In 1924 the poet André Breton published the Surrealist Manifesto and turned the inward turn into a programme. Where Dada had only mocked, Surrealism had a faith: that Sigmund Freud was right, that the unconscious mind was the realer self, and that art’s job was to slip past the rational guard and let the dream out. (Avant-garde, by the way — a phrase you will keep meeting — just means the leading edge, the scouts who run out ahead of the army.) The painters split into two camps. One — Max Ernst, the Catalan Joan Miró, the Frenchman André Masson — chased automatism: doodling, scraping paint over rough surfaces, and otherwise letting chance and the twitching hand outrun the conscious mind.

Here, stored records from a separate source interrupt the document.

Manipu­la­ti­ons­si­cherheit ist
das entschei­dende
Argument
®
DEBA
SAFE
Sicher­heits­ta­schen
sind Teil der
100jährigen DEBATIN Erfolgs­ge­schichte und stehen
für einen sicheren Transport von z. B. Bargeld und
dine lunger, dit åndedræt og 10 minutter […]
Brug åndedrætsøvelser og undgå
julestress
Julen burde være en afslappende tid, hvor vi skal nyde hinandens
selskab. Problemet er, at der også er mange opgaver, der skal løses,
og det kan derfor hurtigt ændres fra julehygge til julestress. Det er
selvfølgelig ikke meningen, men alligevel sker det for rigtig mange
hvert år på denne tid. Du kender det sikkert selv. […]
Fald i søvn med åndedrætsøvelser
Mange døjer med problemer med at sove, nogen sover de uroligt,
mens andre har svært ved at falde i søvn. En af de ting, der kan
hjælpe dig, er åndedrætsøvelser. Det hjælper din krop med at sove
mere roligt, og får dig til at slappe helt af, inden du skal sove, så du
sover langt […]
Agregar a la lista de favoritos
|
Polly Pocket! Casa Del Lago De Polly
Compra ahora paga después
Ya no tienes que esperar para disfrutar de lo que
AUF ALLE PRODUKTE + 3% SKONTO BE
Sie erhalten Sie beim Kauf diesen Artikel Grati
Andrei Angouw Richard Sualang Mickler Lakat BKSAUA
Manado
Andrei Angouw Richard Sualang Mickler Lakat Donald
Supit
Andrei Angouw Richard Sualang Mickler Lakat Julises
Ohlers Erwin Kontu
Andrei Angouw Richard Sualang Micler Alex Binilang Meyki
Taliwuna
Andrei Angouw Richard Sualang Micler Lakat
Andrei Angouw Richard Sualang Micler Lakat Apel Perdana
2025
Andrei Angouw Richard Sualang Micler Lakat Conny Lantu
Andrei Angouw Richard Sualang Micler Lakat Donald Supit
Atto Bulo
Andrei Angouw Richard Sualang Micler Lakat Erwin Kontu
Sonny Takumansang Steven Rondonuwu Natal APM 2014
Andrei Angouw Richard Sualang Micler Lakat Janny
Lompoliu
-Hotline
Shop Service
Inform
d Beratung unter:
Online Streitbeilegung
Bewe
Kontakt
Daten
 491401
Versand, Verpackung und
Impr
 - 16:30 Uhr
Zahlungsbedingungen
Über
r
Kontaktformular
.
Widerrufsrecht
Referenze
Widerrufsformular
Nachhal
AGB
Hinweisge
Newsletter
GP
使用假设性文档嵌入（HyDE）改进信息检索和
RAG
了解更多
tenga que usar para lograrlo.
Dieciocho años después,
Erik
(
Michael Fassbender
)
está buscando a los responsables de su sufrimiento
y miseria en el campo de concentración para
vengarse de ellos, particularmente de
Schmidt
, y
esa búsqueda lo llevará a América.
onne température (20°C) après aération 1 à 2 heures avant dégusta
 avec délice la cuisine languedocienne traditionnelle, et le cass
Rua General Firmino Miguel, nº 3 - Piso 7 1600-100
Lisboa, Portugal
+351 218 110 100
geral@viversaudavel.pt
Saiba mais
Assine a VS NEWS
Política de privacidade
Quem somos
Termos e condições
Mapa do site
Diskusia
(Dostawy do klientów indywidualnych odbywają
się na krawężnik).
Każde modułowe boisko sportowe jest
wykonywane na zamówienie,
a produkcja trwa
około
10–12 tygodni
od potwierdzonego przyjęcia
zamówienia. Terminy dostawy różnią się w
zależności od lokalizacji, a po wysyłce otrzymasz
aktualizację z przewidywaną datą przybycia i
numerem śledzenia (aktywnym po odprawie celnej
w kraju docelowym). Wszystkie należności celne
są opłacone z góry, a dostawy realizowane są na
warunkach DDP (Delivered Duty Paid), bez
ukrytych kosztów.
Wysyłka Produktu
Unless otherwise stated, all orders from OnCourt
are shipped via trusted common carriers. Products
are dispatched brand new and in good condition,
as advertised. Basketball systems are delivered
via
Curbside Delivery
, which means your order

The other camp painted dreams with hard, hallucinatory, almost photographic precision, so the impossible looked like a snapshot. Its showman was Salvador Dalí, whose limp watches — draped over a branch, sliding off a table-edge, one being eaten by ants, all melting under a hard blue sky above a bare Catalan shore — became the single most famous image the movement ever produced. (The Belgian René Magritte worked the same quiet menace from the other end: a pipe labelled “this is not a pipe,” a sky-blue day where it is somehow also night.) And here Dalí presents a problem this app cannot solve — because his watches cross a line drawn not by any critic but by the calendar.

⊘ Under copyright
Dalí, The Persistence of Memory
1931 · Museum of Modern Art, New York
First published in 1931 — still under US copyright, so it can't be shown inline. Picture four soft watches melting like warm cheese over a dead landscape, and a single fly keeping the time.
View at MoMA

Sit with that irony for a second. Dalí spent his life cultivating the most irrational public image in art — a movement devoted to dreams and the unconscious — and the thing now standing between you and his most famous painting is the single most rational, bureaucratic instrument civilization owns: United States copyright law. Works first published before 1931 are public domain in the US; 1931 and after are not. That one-year line runs straight through the middle of Surrealism, which is exactly why this era’s pictures thin out as the story nears the present. It is not a gap in our archive. It is the law, drawn across the page.

Surrealism spread worldwide in the 1930s and briefly became the dominant avant-garde — though it had a bad habit of treating women as muses and dream-objects rather than artists, a habit the likes of Leonora Carrington and Meret Oppenheim spent careers pushing back against. Then a second world war scattered the Surrealists, many of them to New York, with their theories of chance and the unconscious packed in the luggage.